Canada Supreme Court Rules Unconscious People Cannot Give Consent

by Shaker BGK, who desperately wants the Vancouver Canucks to bring the Stanley Cup home.

[Trigger warning for sexual violence.]

As a citizen of a US city near the 49th parallel, I try to keep an eye on what our northern neighbors are doing. So in my morning click to cbc.ca, I was pleased to find the following news from Ottawa:
No consent in unconscious sex case: Supreme Court

Chief Justice Beverley McLachlin, writing for the majority, said a person must be conscious during sexual activity to give consent.
That's an awesome legal precedent to set, and makes it much more difficult to make those familiar arguments about victims being complicit in their own rapes or giving advance consent or existing in a perpetual state of consent unless they say no or any of the other rape culture narratives used to try to make "having sex" with an unconscious person not rape.

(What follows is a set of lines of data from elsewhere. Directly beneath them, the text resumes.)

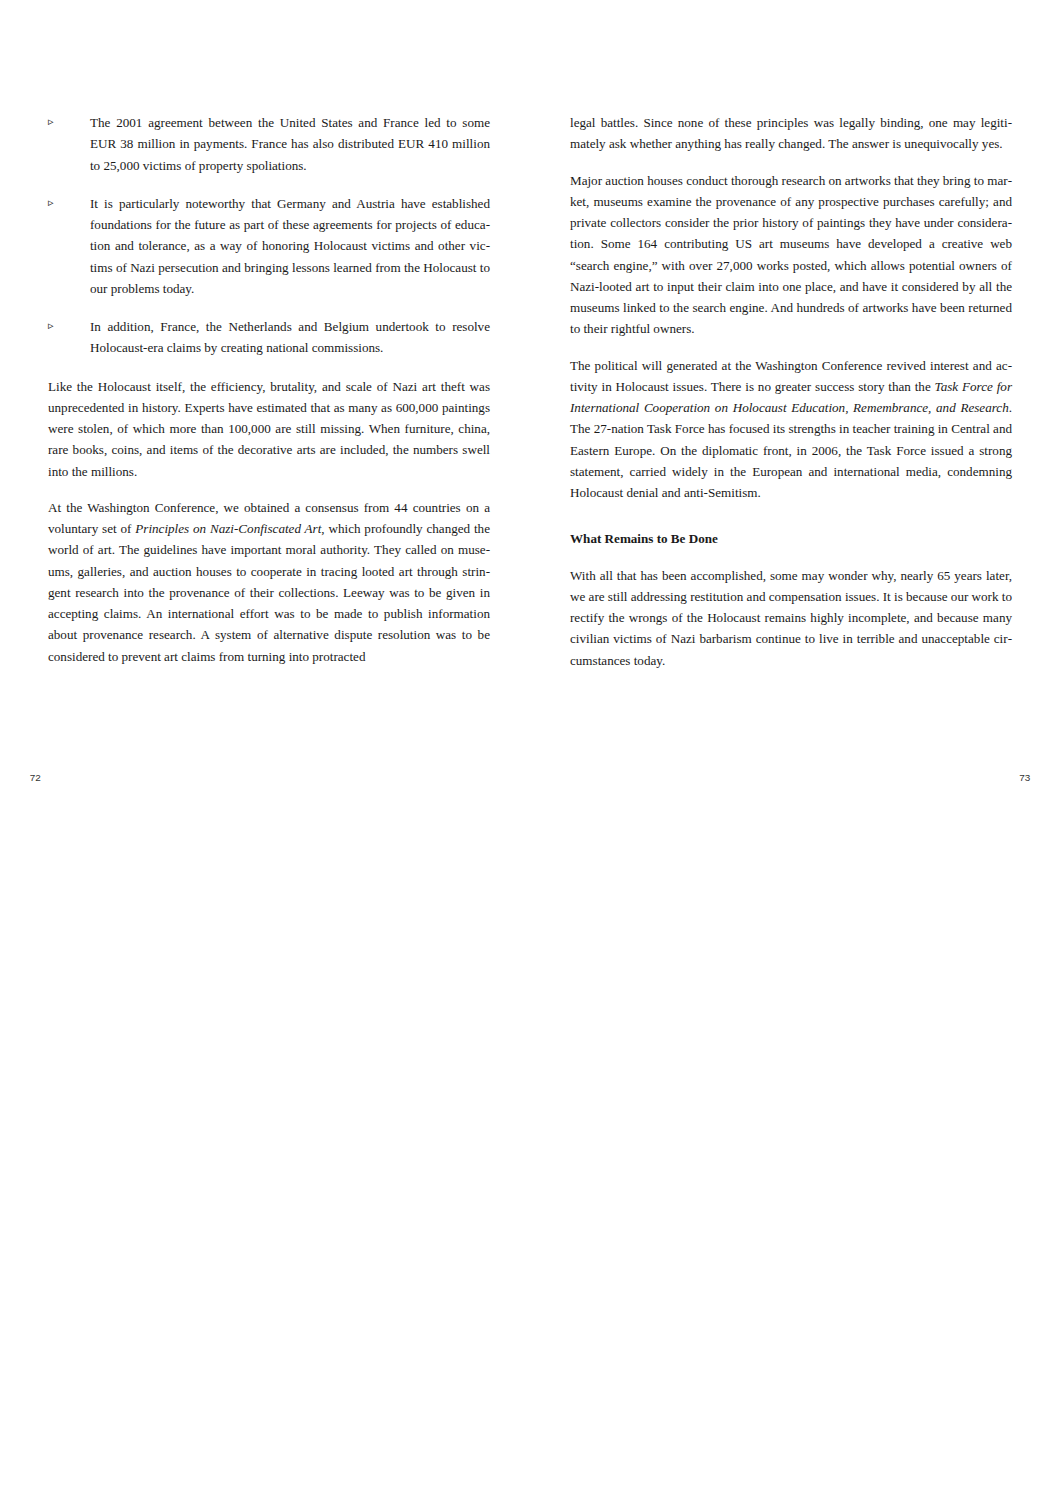The 2001 agreement between the United States and France led to some EUR 38 million in payments. France has also distributed EUR 410 million to 25,000 victims of property spoliations.
It is particularly noteworthy that Germany and Austria have established foundations for the future as part of these agreements for projects of education and tolerance, as a way of honoring Holocaust victims and other victims of Nazi persecution and bringing lessons learned from the Holocaust to our problems today.
In addition, France, the Netherlands and Belgium undertook to resolve Holocaust-era claims by creating national commissions.
Like the Holocaust itself, the efficiency, brutality, and scale of Nazi art theft was unprecedented in history. Experts have estimated that as many as 600,000 paintings were stolen, of which more than 100,000 are still missing. When furniture, china, rare books, coins, and items of the decorative arts are included, the numbers swell into the millions.
At the Washington Conference, we obtained a consensus from 44 countries on a voluntary set of Principles on Nazi-Confiscated Art, which profoundly changed the world of art. The guidelines have important moral authority. They called on museums, galleries, and auction houses to cooperate in tracing looted art through stringent research into the provenance of their collections. Leeway was to be given in accepting claims. An international effort was to be made to publish information about provenance research. A system of alternative dispute resolution was to be considered to prevent art claims from turning into protracted
legal battles. Since none of these principles was legally binding, one may legitimately ask whether anything has really changed. The answer is unequivocally yes.
Major auction houses conduct thorough research on artworks that they bring to market, museums examine the provenance of any prospective purchases carefully; and private collectors consider the prior history of paintings they have under consideration. Some 164 contributing US art museums have developed a creative web “search engine,” with over 27,000 works posted, which allows potential owners of Nazi-looted art to input their claim into one place, and have it considered by all the museums linked to the search engine. And hundreds of artworks have been returned to their rightful owners.
The political will generated at the Washington Conference revived interest and activity in Holocaust issues. There is no greater success story than the Task Force for International Cooperation on Holocaust Education, Remembrance, and Research. The 27-nation Task Force has focused its strengths in teacher training in Central and Eastern Europe. On the diplomatic front, in 2006, the Task Force issued a strong statement, carried widely in the European and international media, condemning Holocaust denial and anti-Semitism.
What Remains to Be Done
With all that has been accomplished, some may wonder why, nearly 65 years later, we are still addressing restitution and compensation issues. It is because our work to rectify the wrongs of the Holocaust remains highly incomplete, and because many civilian victims of Nazi barbarism continue to live in terrible and unacceptable circumstances today.
72 73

Despite the countless people will slut-shame the victim, because clearly she wore that mini-skirt and therefore wanted it, or he had too many drinks that night and therefore was asking for it, it seems to me that the legal standard being applied here is much stricter, and I think Canadians of all genders will be safer for it.

I am, however, dismayed that the cbc author included some specifics of the sexual history of the two people involved in this case as the article itself is ostensibly a blurb about the ruling, not a full history of the case. It seems as though these specifics serve as a dogwhistle to slut-shame and diminish the integrity of the victim. It does not focus on the defendant's actions, but adds a layer of confusion to the article, subtly encouraging us to feel sorry for the defendant, instead of believing the prosecution—a common trick of the media in a patriarchy.

I was pleasantly surprised to see that the Chief Justice of the Cour Supreme du Canada is the Right Honourable Beverly McLachlin, that four of the nine judges were women, and that all four women voted in favor of the ruling. I am sad to say I have a hard time believing that the US Supreme Court would deliver a similar opinion.